Just some ranting and ravings of the life a semi-neurotic, somewhat controlling, self-proclaimed Queen Bee. But hey, at least I'm honest, right?

Sunday, December 12, 2010

Let's Get Ready to Rumble

I've heard somewhere that the size of your handwriting correlates to the amount of self-esteem a person has. I have really small handwriting, does hat mean I have really low self-esteem? If I had to guess I would say yes, because I know how much self-esteem I have. Pretending has become a hobby of mine, and I do it well. Unless alcohol is involved. Then bring on the beer tears people. 

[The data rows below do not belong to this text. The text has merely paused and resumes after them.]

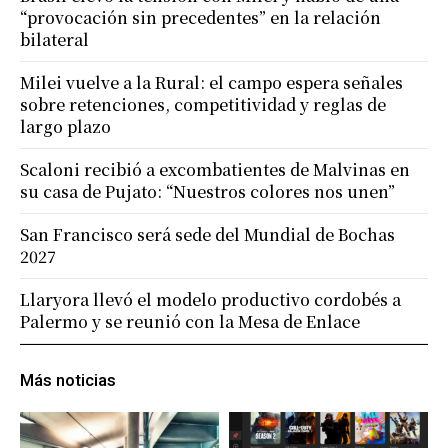
“provocación sin precedentes” en la relación
bilateral
Milei vuelve a la Rural: el campo espera señales
sobre retenciones, competitividad y reglas de
largo plazo
Scaloni recibió a excombatientes de Malvinas en
su casa de Pujato: “Nuestros colores nos unen”
San Francisco será sede del Mundial de Bochas
2027
Llaryora llevó el modelo productivo cordobés a
Palermo y se reunió con la Mesa de Enlace
Más noticias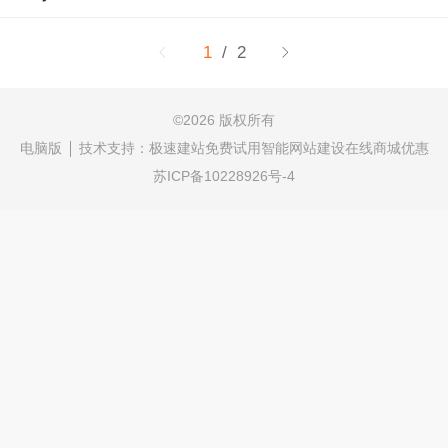
1
/ 2
©
2026 版权所有
电脑版
技术支持：
极速建站免费试用智能网站建设在线商城优惠
苏ICP备10228926号-4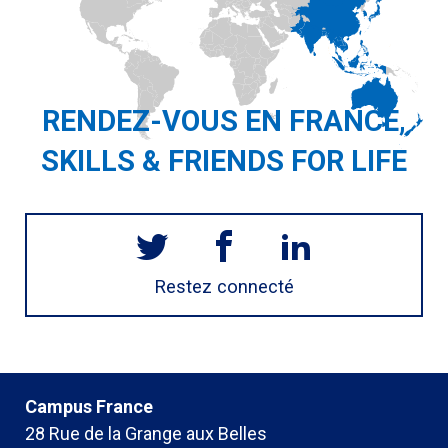
RENDEZ-VOUS EN FRANCE,
SKILLS & FRIENDS FOR LIFE
Restez connecté
Campus France
28 Rue de la Grange aux Belles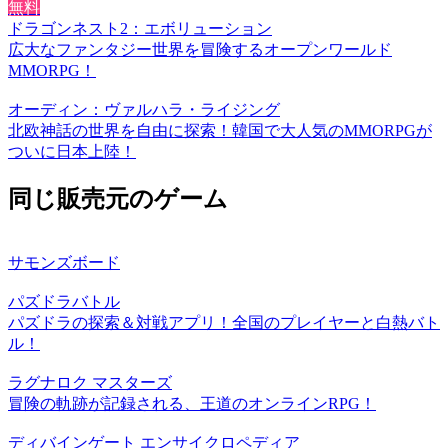
無料
ドラゴンネスト2：エボリューション
広大なファンタジー世界を冒険するオープンワールド
MMORPG！
オーディン：ヴァルハラ・ライジング
北欧神話の世界を自由に探索！韓国で大人気のMMORPGが
ついに日本上陸！
同じ販売元のゲーム
サモンズボード
パズドラバトル
パズドラの探索＆対戦アプリ！全国のプレイヤーと白熱バト
ル！
ラグナロク マスターズ
冒険の軌跡が記録される、王道のオンラインRPG！
ディバインゲート エンサイクロペディア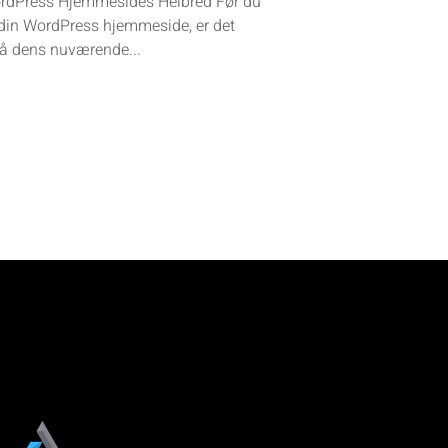
ordPress Hjemmesides Helbred Før du
din WordPress hjemmeside, er det
stå dens nuværende...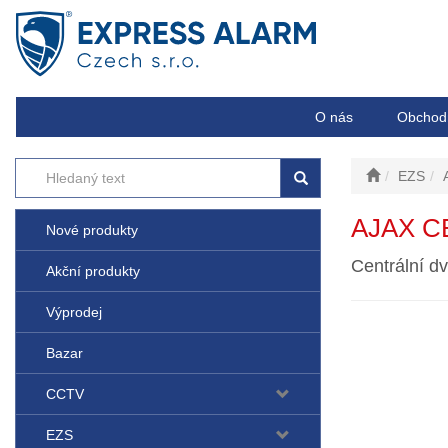
O nás
Obchod
EZS
AJAX C
Nové produkty
Centrální d
Akční produkty
Výprodej
Bazar
CCTV
EZS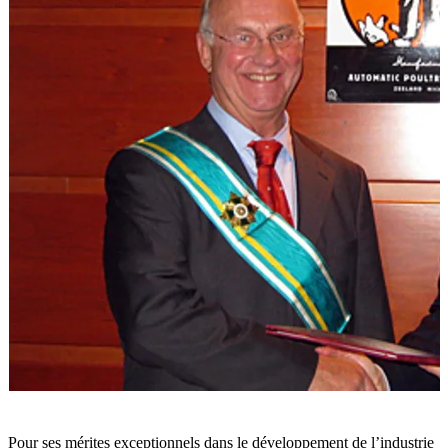
Pour ses mérites exceptionnels dans le développement de l’industrie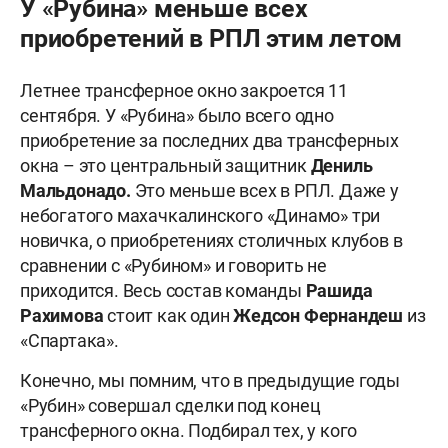
У «Рубина» меньше всех
приобретений в РПЛ этим летом
Летнее трансферное окно закроется 11
сентября. У «Рубина» было всего одно
приобретение за последних два трансферных
окна – это центральный защитник
Дениль
Мальдонадо.
Это меньше всех в РПЛ. Даже у
небогатого махачкалинского «Динамо» три
новичка, о приобретениях столичных клубов в
сравнении с «Рубином» и говорить не
приходится. Весь состав команды
Рашида
Рахимова
стоит как один
Жедсон Фернандеш
из
«Спартака».
Конечно, мы помним, что в предыдущие годы
«Рубин» совершал сделки под конец
трансферного окна. Подбирал тех, у кого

Anyways, I decided to start writing here because of something that happened last night. I was on chat roulette, which I'm sure everybody knows about, and if you don't consider yourself lucky. I positioned the computer so that only my friends were in the picture because hello, no one would want to stay chatting if the first thing they saw was a fat girl. Anywho, we got these guys, total DBs but hey, that's half the fun of CR. So the guys commented on how there was only one white girl in the frame, my friend K. And then K said no, that I was there. I put my hand into the screen and before my face was even in the frame they began the judgement. 

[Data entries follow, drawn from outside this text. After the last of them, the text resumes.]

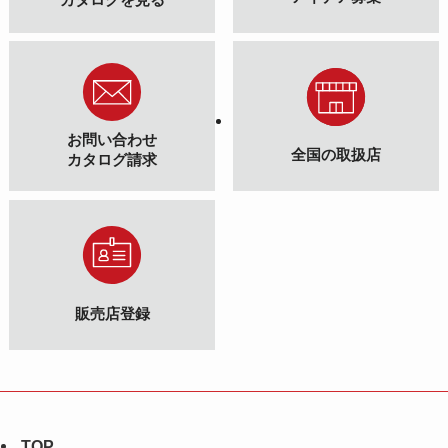
お問い合わせ
全国の取扱店
カタログ請求
販売店登録
TOP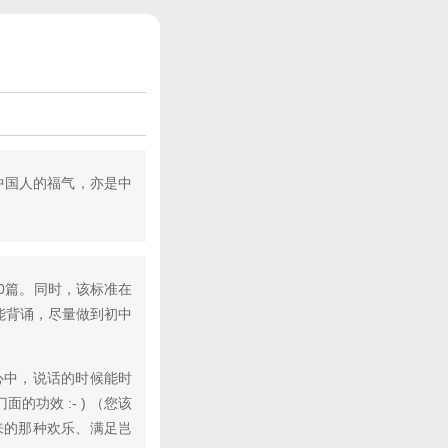
中国人的福气，亦是中
40篇。同时，该标准在
能背诵，尽量做到初中
心中，说话的时候能时
功效 :- ) （您该
来的那种欢乐、满足岂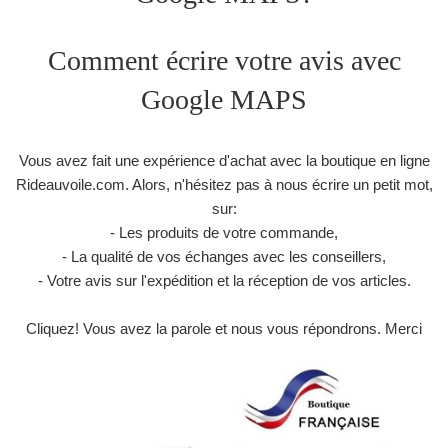
Comment écrire votre avis avec
Google MAPS
Vous avez fait une expérience d'achat avec la boutique en ligne
Rideauvoile.com. Alors, n'hésitez pas à nous écrire un petit mot,
sur:
- Les produits de votre commande,
- La qualité de vos échanges avec les conseillers,
- Votre avis sur l'expédition et la réception de vos articles.
Cliquez! Vous avez la parole et nous vous répondrons. Merci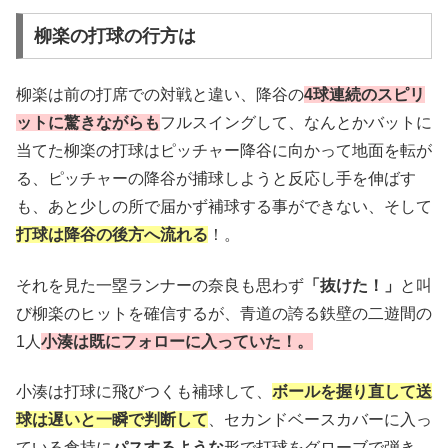
柳楽の打球の行方は
柳楽は前の打席での対戦と違い、降谷の
4球連続のスピリ
ットに驚きながらも
フルスイングして、なんとかバットに
当てた柳楽の打球はピッチャー降谷に向かって地面を転が
る、ピッチャーの降谷が捕球しようと反応し手を伸ばす
も、あと少しの所で届かず補球する事ができない、そして
打球は降谷の後方へ流れる
！。
それを見た一塁ランナーの奈良も思わず
「抜けた！」
と叫
び柳楽のヒットを確信するが、青道の誇る鉄壁の二遊間の
1人
小湊は既にフォローに入っていた！。
小湊は打球に飛びつくも補球して、
ボールを握り直して送
球は遅いと一瞬で判断して
、セカンドベースカバーに入っ
ている倉持に
パスするような
形で打球をグローブで弾き、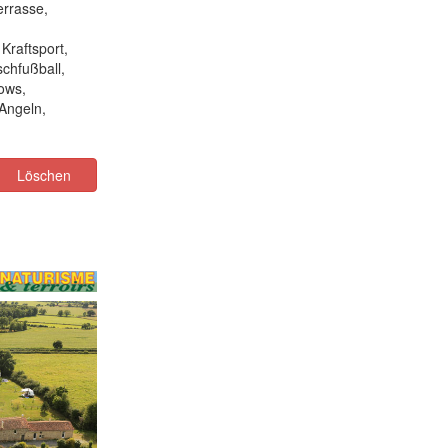
rrasse,
Kraftsport,
chfußball,
hows,
 Angeln,
Löschen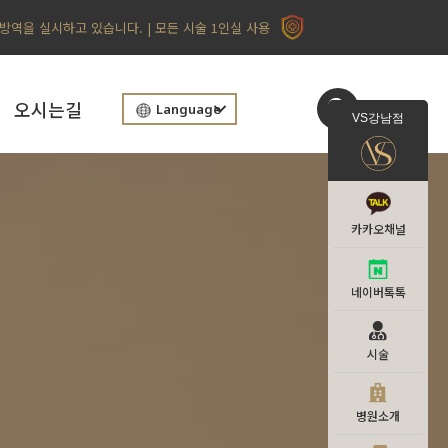
 방역을 실시하고 있습니다. | 모든 시술 1인실 사용
오시는길
Language
VS강남점
카카오채널
네이버톡톡
시술
병원소개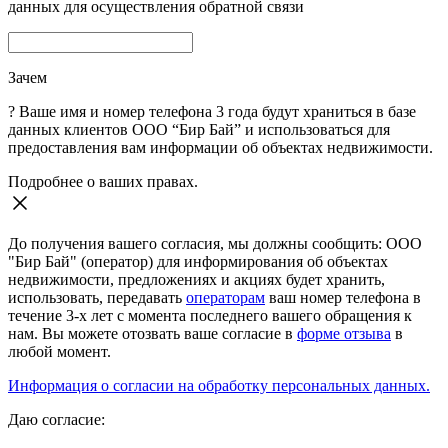
данных для осуществления обратной связи
Зачем
?
Ваше имя и номер телефона 3 года будут храниться в базе
данных клиентов ООО “Бир Бай” и использоваться для
предоставления вам информации об объектах недвижимости.
Подробнее о ваших правах.
До получения вашего согласия, мы должны сообщить: ООО
"Бир Бай" (оператор) для информирования об объектах
недвижимости, предложениях и акциях будет хранить,
использовать, передавать
операторам
ваш номер телефона в
течение 3-х лет с момента последнего вашего обращения к
нам. Вы можете отозвать ваше согласие в
форме отзыва
в
любой момент.
Информация о согласии на обработку персональных данных.
Даю согласие: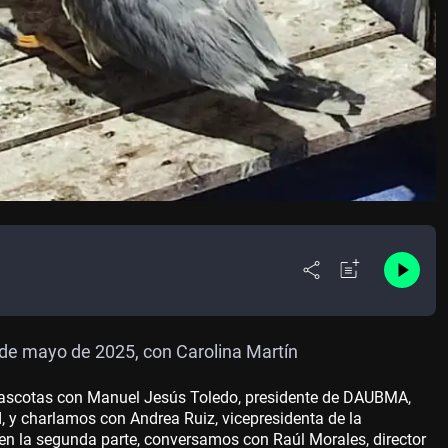
de mayo de 2025, con Carolina Martín
scotas con Manuel Jesús Toledo, presidente de DAUBMA,
ad, y charlamos con Andrea Ruiz, vicepresidenta de la
 en la segunda parte, conversamos con Raúl Morales, director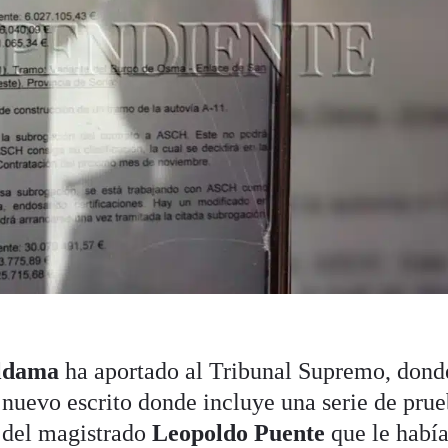
Aldama
ha aportado al Tribunal Supremo, dond
n nuevo escrito donde incluye una serie de prue
d del magistrado
Leopoldo Puente
que le habí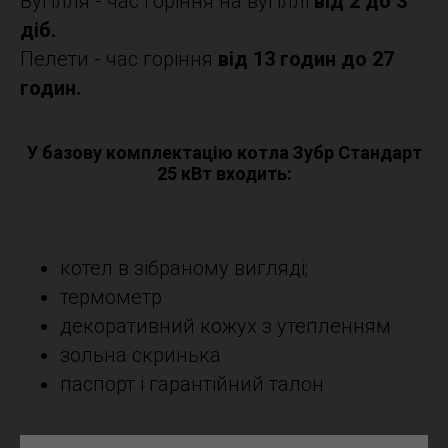
Вугілля - час горіння на вугіллі
від 2 до 3
діб.
Пелети - час горіння
від 13 годин до 27
годин.
У базову комплектацію котла Зубр Стандарт
25 кВт входить:
котел в зібраному вигляді;
термометр
декоративний кожух з утепленням
зольна скринька
паспорт і гарантійний талон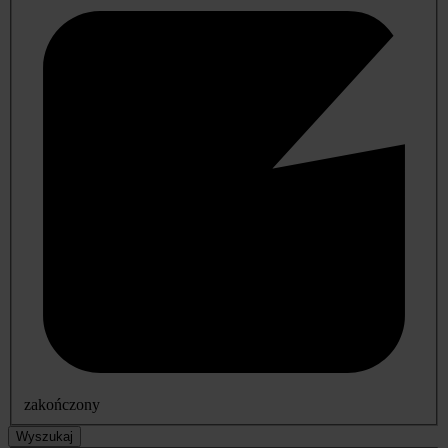
zakończony
Wyszukaj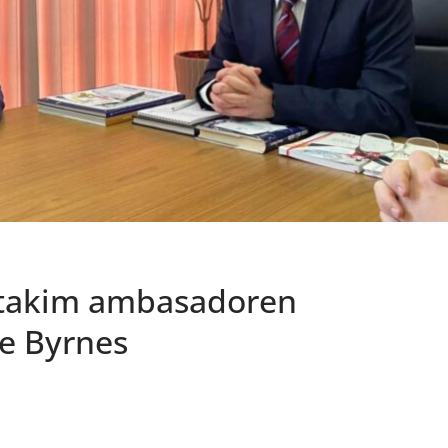
ë takim ambasadoren
e Byrnes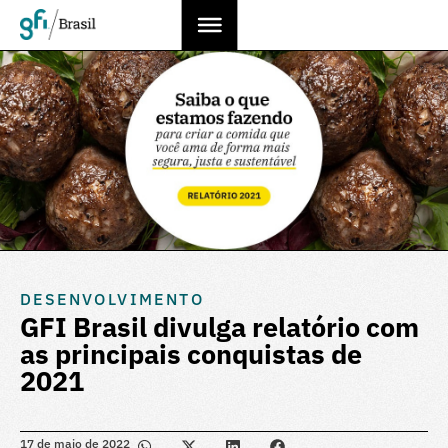
DESENVOLVIMENTO
GFI Brasil divulga relatório com
as principais conquistas de
2021
17 de maio de 2022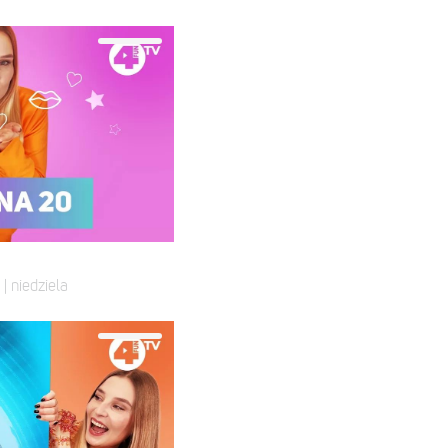
| niedziela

"Oh, but that one's arm looks particularly chubby....oh yep, she is." 


Ok, so I weigh more than I should, for my age and height. What if I'm comfortable in my skin? You don't have to be an ass about it. Also, you don' t have to make me feel like shit in front of my friends who don't have weight problems. You're the type of people that cause people with insecurities to develop complexes. How does that make you feel, big men and women on campuses? Are you proud? Does it help you sleep at night? 


Well let me tell you something. Making fun of other people does not take away issues you have with yourself. At the end of the day, you're still you. You still have to deal with your problems. You still have to live with yourself. I hope you can live with yourself knowing what you may do to other people. I hope you can sleep at night. 

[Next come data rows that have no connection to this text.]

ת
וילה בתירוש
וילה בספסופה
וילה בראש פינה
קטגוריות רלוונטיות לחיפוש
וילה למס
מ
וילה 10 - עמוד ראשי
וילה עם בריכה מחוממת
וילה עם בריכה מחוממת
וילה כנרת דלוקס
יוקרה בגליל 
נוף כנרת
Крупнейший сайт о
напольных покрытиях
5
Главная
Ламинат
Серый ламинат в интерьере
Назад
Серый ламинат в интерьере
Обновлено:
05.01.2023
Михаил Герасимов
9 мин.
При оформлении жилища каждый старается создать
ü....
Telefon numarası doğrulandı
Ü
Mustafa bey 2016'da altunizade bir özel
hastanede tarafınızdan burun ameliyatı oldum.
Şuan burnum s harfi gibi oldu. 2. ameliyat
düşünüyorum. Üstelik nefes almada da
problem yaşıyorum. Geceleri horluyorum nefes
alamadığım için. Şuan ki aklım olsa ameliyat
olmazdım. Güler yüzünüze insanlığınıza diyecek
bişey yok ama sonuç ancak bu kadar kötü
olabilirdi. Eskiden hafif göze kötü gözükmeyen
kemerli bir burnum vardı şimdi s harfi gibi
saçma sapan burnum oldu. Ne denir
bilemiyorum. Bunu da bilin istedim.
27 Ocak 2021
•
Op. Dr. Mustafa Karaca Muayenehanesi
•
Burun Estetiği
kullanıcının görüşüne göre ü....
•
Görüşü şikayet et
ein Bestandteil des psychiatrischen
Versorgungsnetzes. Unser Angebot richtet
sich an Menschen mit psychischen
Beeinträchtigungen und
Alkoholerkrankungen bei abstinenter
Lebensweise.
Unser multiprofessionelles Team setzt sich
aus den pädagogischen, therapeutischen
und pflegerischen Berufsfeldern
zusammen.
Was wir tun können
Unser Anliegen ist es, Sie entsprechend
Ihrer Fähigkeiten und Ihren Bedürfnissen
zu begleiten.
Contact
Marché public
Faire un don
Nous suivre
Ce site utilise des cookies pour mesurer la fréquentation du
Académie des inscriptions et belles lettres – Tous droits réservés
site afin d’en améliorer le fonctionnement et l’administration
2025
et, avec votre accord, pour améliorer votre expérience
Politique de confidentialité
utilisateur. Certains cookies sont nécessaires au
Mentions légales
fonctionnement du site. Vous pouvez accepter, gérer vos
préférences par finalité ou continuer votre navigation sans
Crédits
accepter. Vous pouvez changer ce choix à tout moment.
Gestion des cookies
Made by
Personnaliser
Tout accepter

As for me, I couldn't sleep for the life of me last night.  What those boys said kept running through my head, preventing sleep from coming to me. I woke up this morning, after a mere three hour nap, with a new outlook on life. So I don't like myself, so what? I can change myself, or I can learn to love myself for what I am. I'm working on both, and it's a slow process, but it's coming along. As for all of you who don't like me, keep reading to find out exactly what I think about you.